#### Excerpt
____

The era of the Bruins power play as league-wide punch line might finally be coming to an end.

It was a constipated unsightly run last season for the Bruins. They ranked 26th in the NHL with a 14.8 percent success rate during the regular season and they have ranked in the NHL’s bottom third of power play success percentage in three of the last four seasons. During the playoffs the Bruins have scored on only 13.2 percent (23-of-174) power plays over the last three seasons but have still managed to get to the Stanley Cup Final twice in that period.

The Bruins are enjoying success anyway but it boggles the mind to think what the Black and Gold might be capable of if they were cashing in on the man advantage on a regular basis. One could actually envision it in the later rounds of last year’s playoffs when Torey Krug injected a little life into Boston’s power play squad and the B’s ended middle of the road with 11 PP goals in 63 tries for a respectable 17.5 percent success rate.

But things haven’t consistently been productive for Boston’s special teams since Marc Savard was brained by Matt Cooke four years ago.

That could all change heading into this season however. The Bruins served notice by dropping four power-play goals on the Montreal Canadiens in their first exhibition game last week and they’ve continued to look confident productive and smooth on the man advantage through camp practices and subsequent games.

____

#### Extracted records
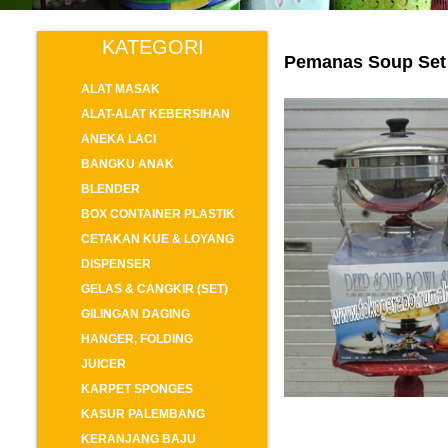
KATEGORI
Pemanas Soup Set
ALAT MASAK
ALAT-ALAT KEBERSIHAN
ANEKA LACI
BANGKU ANAK
BLENDER
BOX CONTAINER PLASTIK
CETAKAN KUE & LOYANG
DISPENSER
GELAS & CANGKIR (SET)
GILINGAN DAGING
HANGER, FOLDING
JUICER
KARPET SPONGES
KASUR PALEMBANG
KERANJANG BAJU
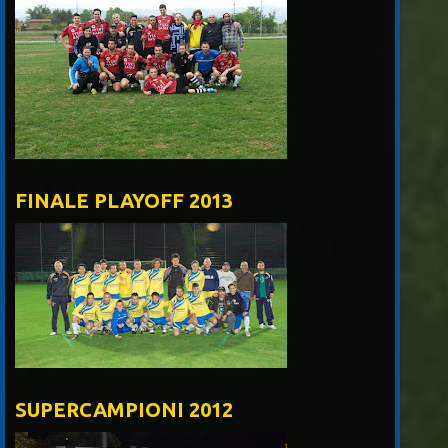
FINALE PLAYOFF 2013
SUPERCAMPIONI 2012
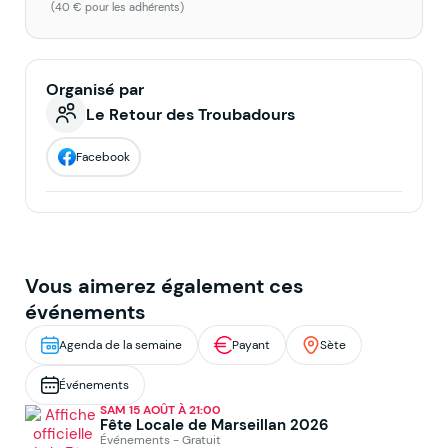
(40 € pour les adhérents)
Organisé par
Le Retour des Troubadours
Facebook
Vous aimerez également ces
événements
Agenda de la semaine
Payant
Sète
Événements
SAM 15 AOÛT À 21:00
Fête Locale de Marseillan 2026
Événements - Gratuit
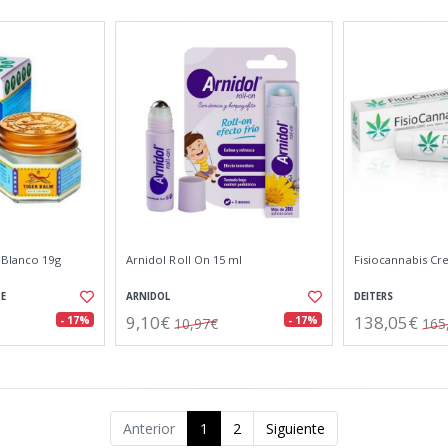
 Blanco 19g
Arnidol Roll On 15 ml
Fisiocannabis Cr
E
ARNIDOL
DEITERS
9,10€
138,05€
- 17%
- 17%
10,97€
165
Anterior
1
2
Siguiente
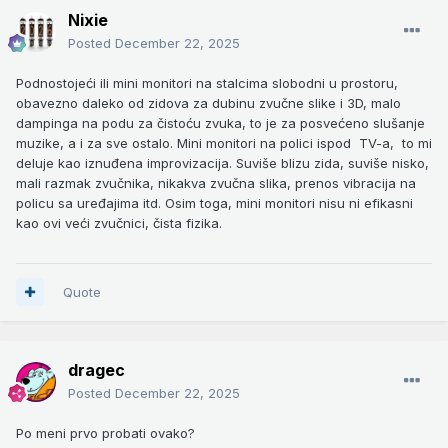
Nixie
Posted
December 22, 2025
Podnostojeći ili mini monitori na stalcima slobodni u prostoru,
obavezno daleko od zidova za dubinu zvučne slike i 3D, malo
dampinga na podu za čistoću zvuka, to je za posvećeno slušanje
muzike, a i za sve ostalo. Mini monitori na polici ispod TV-a, to mi
deluje kao iznuđena improvizacija. Suviše blizu zida, suviše nisko,
mali razmak zvučnika, nikakva zvučna slika, prenos vibracija na
policu sa uređajima itd. Osim toga, mini monitori nisu ni efikasni
kao ovi veći zvučnici, čista fizika.
Quote
dragec
Posted
December 22, 2025
Po meni prvo probati ovako?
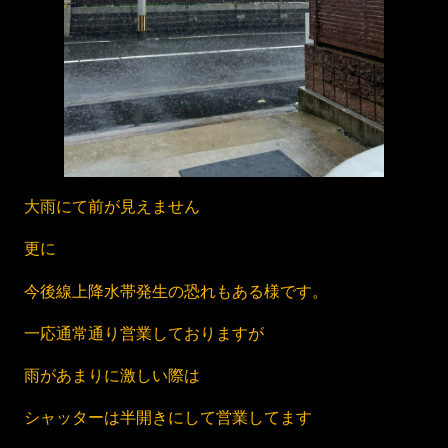
大雨にて前が見えません
更に
今後線上降水帯発生の恐れもある様です。
一応通常通り営業しておりますが
雨があまりに激しい際は
シャッターは半開きにして営業してます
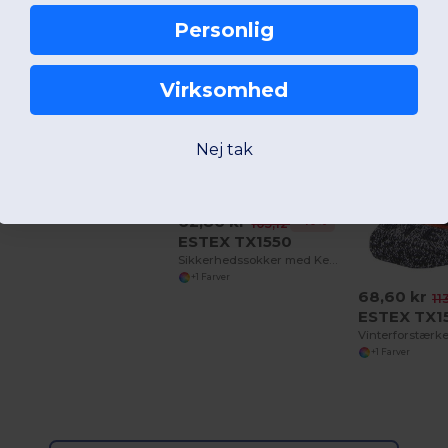
Personlig
Virksomhed
60,46 kr
-41%
102,72 kr
ESTEX TX1021
Åndbar Coolmax Sportstrøje X2
Nej tak
+2 Farver
62,86 kr
-40%
105,12 kr
ESTEX TX1550
Sikkerhedssokker med Kevlarforstærkning
+1 Farver
68,60 kr
11
ESTEX TX1
+1 Farver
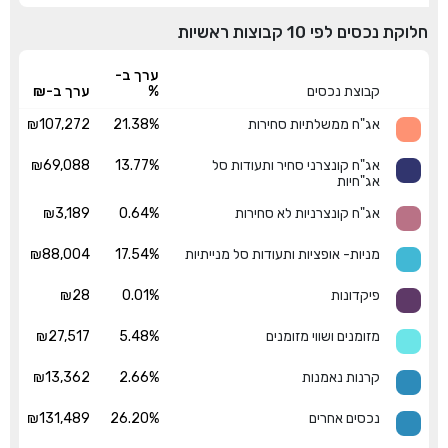
חלוקת נכסים לפי 10 קבוצות ראשיות
ערך ב-
קבוצת נכסים
%
ערך ב-₪
אג"ח ממשלתיות סחירות
21.38%
₪107,272
אג"ח קונצרני סחיר ותעודות סל
13.77%
₪69,088
אג"חיות
אג"ח קונצרניות לא סחירות
0.64%
₪3,189
מניות- אופציות ותעודות סל מנייתיות
17.54%
₪88,004
פיקדונות
0.01%
₪28
מזומנים ושווי מזומנים
5.48%
₪27,517
קרנות נאמנות
2.66%
₪13,362
נכסים אחרים
26.20%
₪131,489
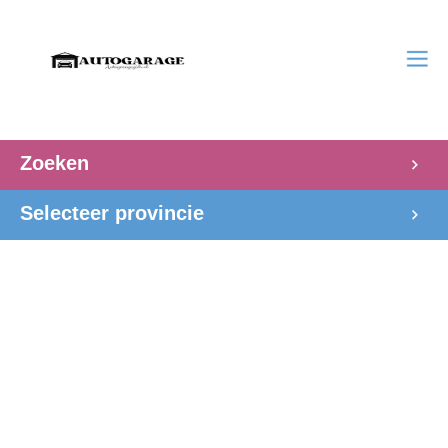
Zoeken
Selecteer provincie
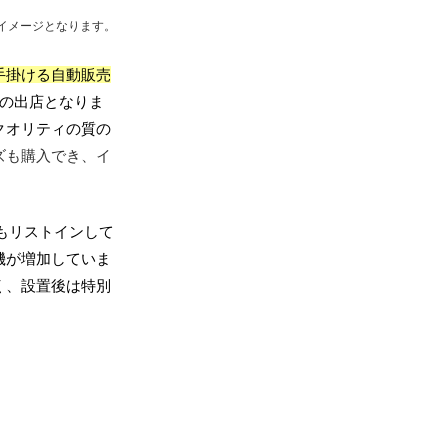
イメージとなります。
手掛ける自動販売
への出店となりま
クオリティの質の
ズも購入でき、イ
も
リストインして
機が増加していま
く、
設置後は特別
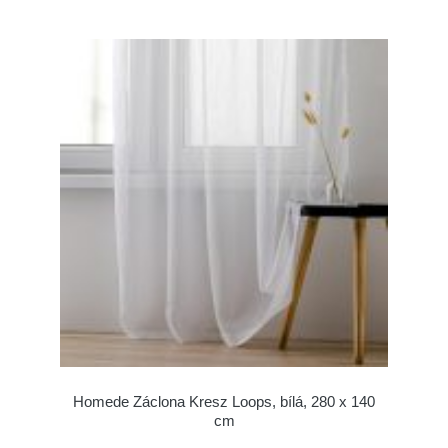
Homede Záclona Kresz Loops, bílá, 280 x 140
cm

____

#### Requirement 1
From the article on the Bruins power play, pull out everything from "But things haven’t" down to "and subsequent games.".
#### Requirement 2
Write what comes next in the article on the Bruins power play, starting after its final sentence.
The entries come from a different source than the article on the Bruins power play.

#### Written answer 1
But things haven’t consistently been productive for Boston’s special teams since Marc Savard was brained by Matt Cooke four years ago.

That could all change heading into this season however. The Bruins served notice by dropping four power-play goals on the Montreal Canadiens in their first exhibition game last week and they’ve continued to look confident productive and smooth on the man advantage through camp practices and subsequent games.

#### Written answer 2
“I think our power plays look pretty good so far" coach Claude Julien said. "Preseason is preseason and not all the teams have their best penalty-killers out there but I’ve liked the puck movement. I’ve liked the results . . . In every power play we seem to at least get something out of it. So hopefully that continues.”

Having the mobile hard-shooting Krug for a full season and the signing of Jarome Iginla certainly look like they’re going to change things for the Black and Gold. Iginla provides the Bruins with that righty shooter from the left face-off circle that they’ve lacked over the last few years. Instead of Tyler Seguin or Rich Peverley going high glass with every bid from the “Stamkos spot” in the middle of the left circle Iginla is shooting daggers at the open spots on the net.